Note: To eliminate the storage latency from accessing the data from the backend disks, small VMDKs with 1GB was used. This ensures that the storage can serve all the data from cache.
Hitachi Unified Compute Platform CI was used for this testing.
Main components used are listed below:
- 2x UCP CI Compute nodes with 2x 16Gbps FC HBA ports
- 2 paths per datastore
- Hitachi VSP G900
- 2x 16Gbps FC ports used
- 1x RAID6 (6D+2P) Parity Group with 1.9TB SSDs
- VMware vSphere 6.7
- VMware HCIBench was used as workload generator
- Test VMs: 4 vCPU, 4GB RAM, 16GB OS VMDK, OS - Photon OS 1.0
- Test Data VMDKs per VM: 2x 1GB VMDKs
- 1 ESXi host with 1 Datastore with 8 VMs running the workload below
- 1 ESXi host with 8 Datastore with 8 VMs running the workload below
- 2 ESXi host with 8 Datastore with 16 VMs (8VM/host) running the workload below
|100% Random Read||8K|
|100% Random Write||8K|
|100% Sequential Read||256K|
|100% Sequential Write||256K|
|100% Random 50% Read / 50% Write||8K|
Detailed Test Results
1 ESXi Host with 1 Datastore
In this configuration, we observed more advantage on configuration with IO limit to 1. Especially on large block sequential workloads, there were about 2x of the improvement. However, configuration with 1 datastore from 1 DP pool might not be very common setup for flash storage.

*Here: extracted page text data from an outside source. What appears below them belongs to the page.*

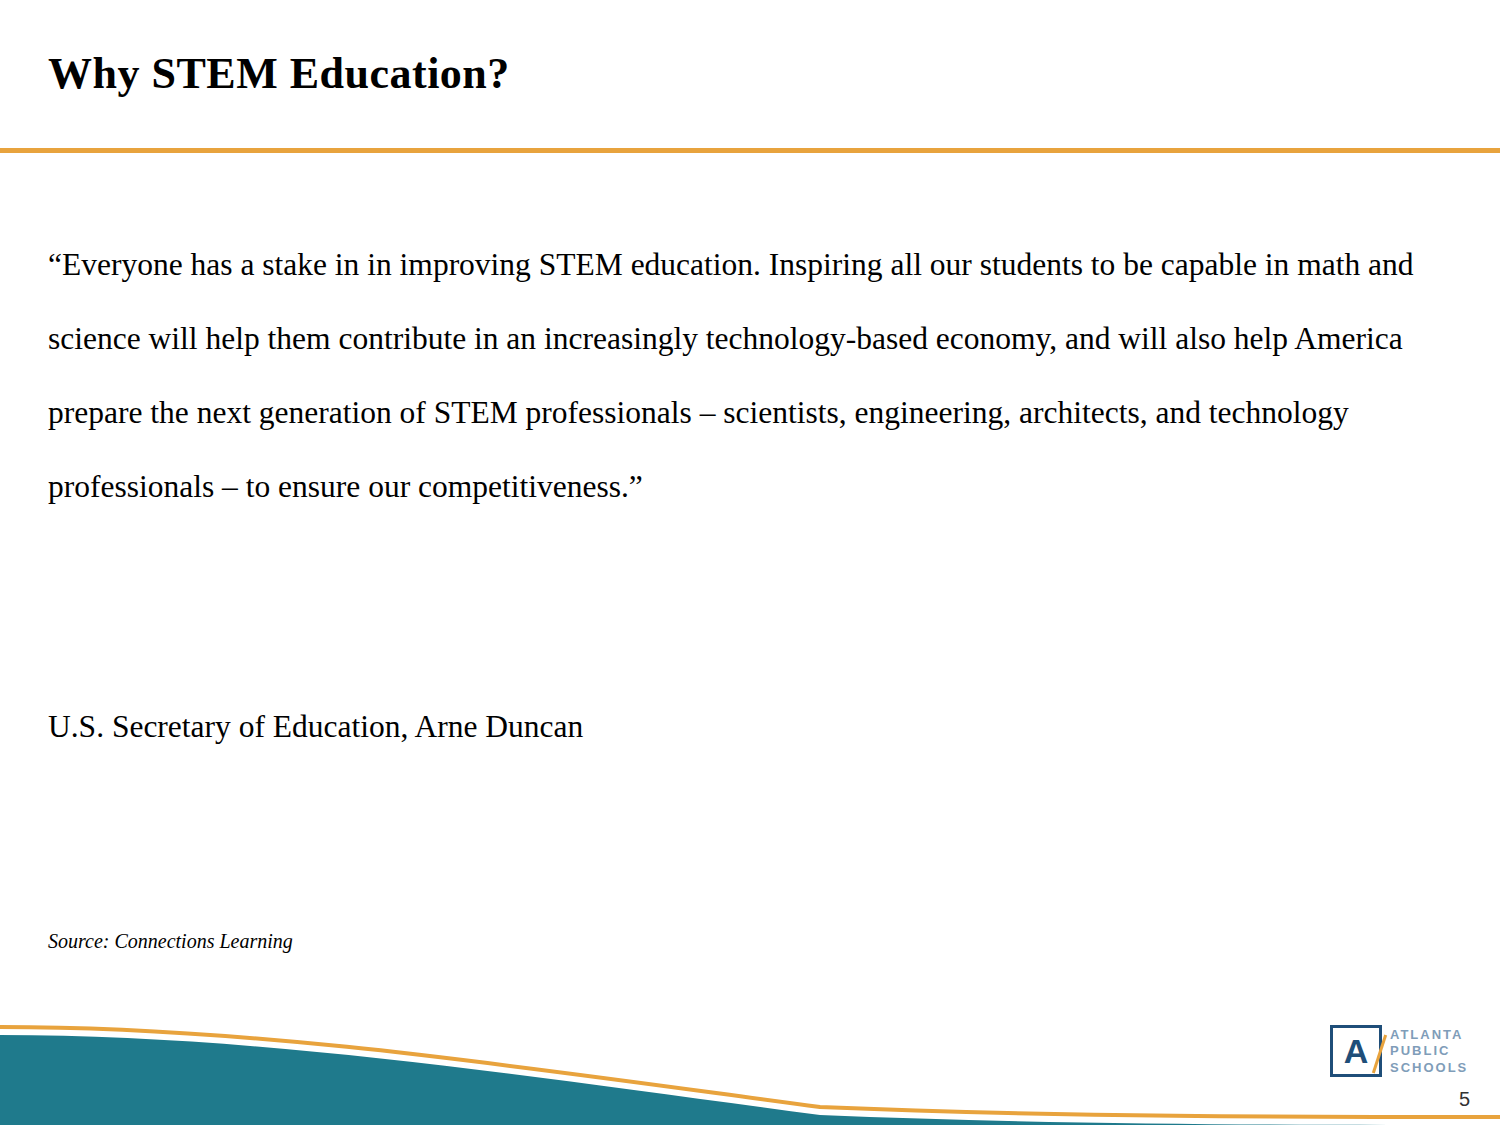Why STEM Education?
“Everyone has a stake in in improving STEM education. Inspiring all our students to be capable in math and science will help them contribute in an increasingly technology-based economy, and will also help America prepare the next generation of STEM professionals – scientists, engineering, architects, and technology professionals – to ensure our competitiveness.”
U.S. Secretary of Education, Arne Duncan
Source: Connections Learning
A
ATLANTA
PUBLIC
SCHOOLS
5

1 ESXi Host with 8 Datastore
For Hitachi flash storage, it is recommended to create multiple LUNs/datastores from the same storage pool to increase the I/O performance. This configuration still focuses on 1 ESXi host, but with multiple datastores. Comparing to the 1 datastore on previous test case, the I/O performance increased 2x. The difference in between 1 IO limit and 1000 IO limit is much less, especially for 50%-read 50%-write random workload.
2 ESXi Host with 8 Datastore
This configuration uses multiple ESXi hosts sharing same 8 datastores. This is considered more common configuration in the VMware's mixed environment. In this configuration, the IO performance difference in different IO limit setting is much less significant.
We threw in an additional 20 IO-Limit test on the 50%-Read 50%-Write random workload test, and it achieved the best result by small percentage improvement.
In summary, we still recommend to use the default 1000 IO limit for general VMware use cases, but setting it to lower number like 20 or 1 IO limit might improve IO performance in certain workload and environment.